The question of how to become a football agent nowadays is one that is much easier to answer than what it used to be.
Oh, but before we go on, the UK regs stipulate that ‘agents‘ should be known as ‘intermediaries‘, so if you go away and see that phrase being bandied around, then this is the reason why.
But that’s a long word to type and ‘agent’ is way more simple, so I prefer to use that.
And besides, writing that single word out might take longer than explaining the process of becoming one!
So, as we dive into ‘how to become a football agent’ (especially in the UK), you have to bear in mind that things have been almost deliberately made easier by the governors of the game to encourage transparency in the ones who get that licence.
Those decision-makers would therefore want you to first …
Think about your Reasons and Motivations
This may sound like a moot point, but I’m not asking this out of courtesy – more so as a plea if not anything else!
All you have to do is Google ‘football agents‘ or even the more operative ‘how to become a football agent‘, and popular demand dictates you be shown a butt-load of stories about those who have taken the opportunity and abused it.
So, please do only get into this industry if you’re hoping to enact a positive influence on those who you aim to represent.
Yes, there’s money to be made but at the forefront of it all, there’s a career to be forged for your clients.
And that comes first.
Thankfully, we’re moving into an era where a player’s mental health and personal motivations are taking centre-stage to their footballing career, but an agent’s influence in these matters are just growing by the day.
Ideally, the game’s governors want their agents to then prioritise what their players are wanting and look after them in a way befitting the title they are given.
Once all of that is in check, then you need to get on with …
Registering with the Football Association (‘The FA’)
Now that we got that part out of the way, here is what the process looks like for how to become a football agent for those based in the UK.
After doing that, you will be given an FA number (or a ‘FAN‘) which you’ll need to remember throughout your application process.
But don’t worry, it won’t be needed for very long.
If anything, just consider it as a username for setting up an agency account – because that’s basically what it is.
Once your details check out (including an email verification), you will need to pay the FA registration fee for becoming a football agent.
Remember: you will see the word ‘intermediary’ far more often in the FA process than the term ‘agent’, so don’t let this discrepancy fool you as they mean the same thing.
In fact, it’s a direct result of a governmental reform to help deregulate the agency industry as a whole within football to encourage transparency within this area – didn’t work, but we’ll discuss that later.
Since this deregulation occurred, you now only need to pay an initial registration fee to the FA and a recurrent fee thereafter to maintain your status within the industry.
And that would be that!
Pay the fee, sign a declaration stating that you’ll behave properly … and off into the big world you go!
Yes, it really is that simple.
And the price for all of this freedom?
£500 for the first year and £250 each year afterwards.
Less than it would cost to insure a 2010 Toyota Yaris for a first-time driver.
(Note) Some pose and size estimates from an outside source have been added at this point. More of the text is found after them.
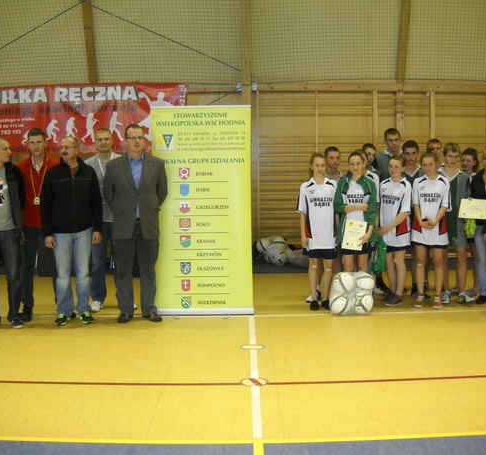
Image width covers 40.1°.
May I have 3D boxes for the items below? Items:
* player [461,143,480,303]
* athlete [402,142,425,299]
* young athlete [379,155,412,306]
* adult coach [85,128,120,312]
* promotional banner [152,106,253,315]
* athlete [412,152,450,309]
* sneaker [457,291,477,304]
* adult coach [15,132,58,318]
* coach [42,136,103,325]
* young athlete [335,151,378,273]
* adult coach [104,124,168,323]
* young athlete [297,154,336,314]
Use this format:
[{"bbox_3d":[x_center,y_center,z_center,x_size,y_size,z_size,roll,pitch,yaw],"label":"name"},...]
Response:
[{"bbox_3d":[2.489,-0.046,7.297,0.440,1.653,0.280,0,4,16],"label":"player"},{"bbox_3d":[1.824,-0.081,7.116,0.460,1.686,0.300,0,6,10],"label":"athlete"},{"bbox_3d":[1.577,0.029,6.823,0.400,1.546,0.320,3,7,33],"label":"young athlete"},{"bbox_3d":[-1.379,-0.071,6.777,0.520,1.855,0.330,-1,6,-4],"label":"adult coach"},{"bbox_3d":[-0.400,-0.172,6.650,0.970,2.064,0.200,0,4,3],"label":"promotional banner"},{"bbox_3d":[1.933,0.029,6.843,0.430,1.581,0.300,0,4,14],"label":"athlete"},{"bbox_3d":[2.324,0.728,6.920,0.100,0.120,0.270,-5,7,-35],"label":"sneaker"},{"bbox_3d":[-1.983,-0.041,6.519,0.560,1.861,0.330,-2,4,-13],"label":"adult coach"},{"bbox_3d":[-1.607,0.027,6.252,0.570,1.752,0.340,-2,4,-12],"label":"coach"},{"bbox_3d":[1.145,0.032,6.692,0.460,1.562,0.320,0,6,6],"label":"young athlete"},{"bbox_3d":[-1.015,-0.040,6.341,0.600,1.859,0.360,-1,4,-9],"label":"adult coach"},{"bbox_3d":[0.757,0.037,6.721,0.420,1.579,0.280,0,6,4],"label":"young athlete"}]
Unreal, innit?
As I say, the tactic of reducing the barriers to entry here have drastically backfired on most football associations around the world and FIFA themselves – so much so, that current president Gianni Infantino is trying his darnedest to rectify the damage that his predecessors allowed.
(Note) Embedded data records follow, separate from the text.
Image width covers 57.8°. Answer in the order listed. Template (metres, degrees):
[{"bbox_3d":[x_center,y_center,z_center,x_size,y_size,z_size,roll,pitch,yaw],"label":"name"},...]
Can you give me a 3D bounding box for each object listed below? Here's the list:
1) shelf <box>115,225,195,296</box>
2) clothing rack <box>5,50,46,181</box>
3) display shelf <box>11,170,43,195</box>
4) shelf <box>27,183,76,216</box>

But given how deep-rooted these issues became, it looks like he might never be able to truly get things to where they need to be.
And if you choose to go down this road, please don’t make things even harder for him.
Do it properly.
All in all, I guess I want to make sure that you aren’t just caring about ‘how to become a football agent’ nowadays, but most imperatively, why you would want to do that.
Also, for anyone who wants to read a little further into this, there’s a book you can check out too:
We are in a commercial world, so agents are necessary. If not, essential.
But there are real people, with real lives, and real obligations beyond that stupid bit of paper which aligns them to a particular team. So, make sure you read beyond those lines and go some way to retrieving a brighter picture for agents in the football world.
Sorry, not ‘agents’. ‘Intermediaries’, of course!